→ **Page excerpt**:
========================================

We present a unified, flexible, and accessible configurable pipeline that can be used for implementing CPM (Shen et al., 2017), PNRS (Byington et al., 2023), and many new MUA configurations facilitated by user-specified parameters. The pipeline's core is built around two classes—FeatureVectorizer and MUA—both of which are engineered to be fully compatible with the scikit-learn ecosystem.
pip install git+https://github.com/neuroprismlab/_MUA_Pipeline.git_MUA_Pipeline/
├── mua_pipeline/ # Main package directory
│ ├── __init__.py # Package initialization
│ ├── core.py # Core classes: FeatureVectorizer and MUA
│ ├── preprocessing.py # Data format auto-detection and missing data removal
│ └── visualization.py # Plotting and visualization utilities
├── examples/
│ ├── CPM_PNRS_tutorial.ipynb # Notebook walkthrough tutorial of CPM and PNRS with MUA
│ └── example_usage.py # Example usage of MUA with a python script
├── validation/ # Validation scripts and reference comparisons
│ ├── CPM_Validation.m # MATLAB CPM validation
│ └── PNRS_Validation.m # MATLAB PNRS validation
├── setup.py # Package installation configuration
├── requirements.txt # Python dependencies
└── README.md # This file
The FeatureVectorizer class helps to handle both 2D and 3D input data. In this manner, our configurable pipeline can be used to apply MUA methods on neuroimaging data (connectivity matrices) and any other feature-outcome data.
The MUA class is our main Python class that extends scikit-learn's BaseEstimator and TransformerMixin classes to ensure compatibility with standard machine learning pipelines; the MUA class operates through three steps:
- Feature Selection and Organization: Determines which features are included and how they are organized (e.g., split into positive/negative networks or combined)

========================================

→ **Directions**:
List every file that the MUA pipeline page shows inside the mua_pipeline/ directory.

→ **Dataset section**:
========================================

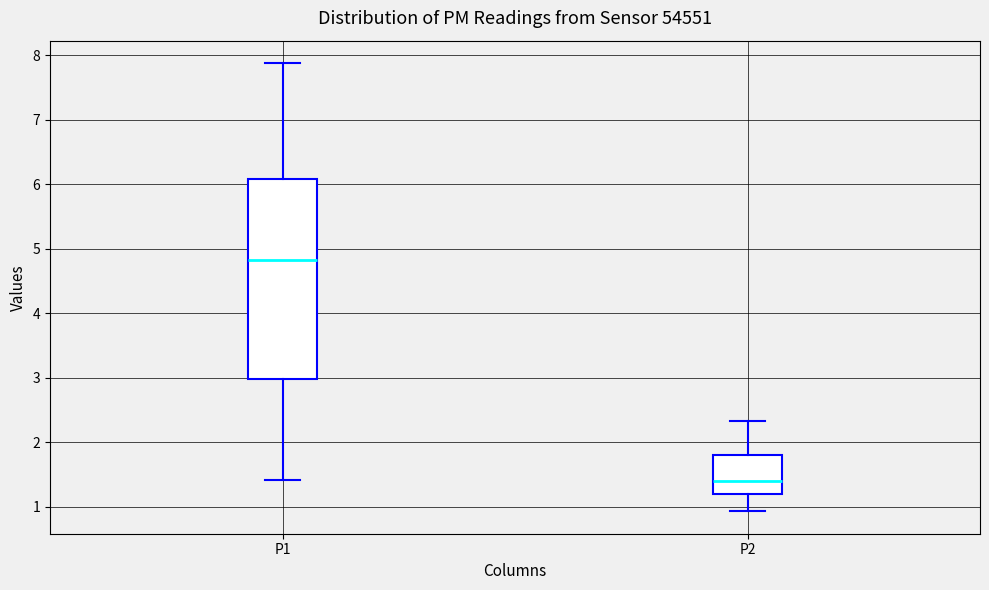

Reading left to right, read every box against the y-axis: the position of its median line, the range the box covers, and the ends of its whiskers. The values are not printed on the chart, so give them approximately, as read against the axis.

P1: median 4.8, box 3.0 to 6.1, whiskers 1.4 to 7.9
P2: median 1.4, box 1.2 to 1.8, whiskers 0.9 to 2.3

========================================

→ **Answer**:
__init__.py, core.py, preprocessing.py, visualization.py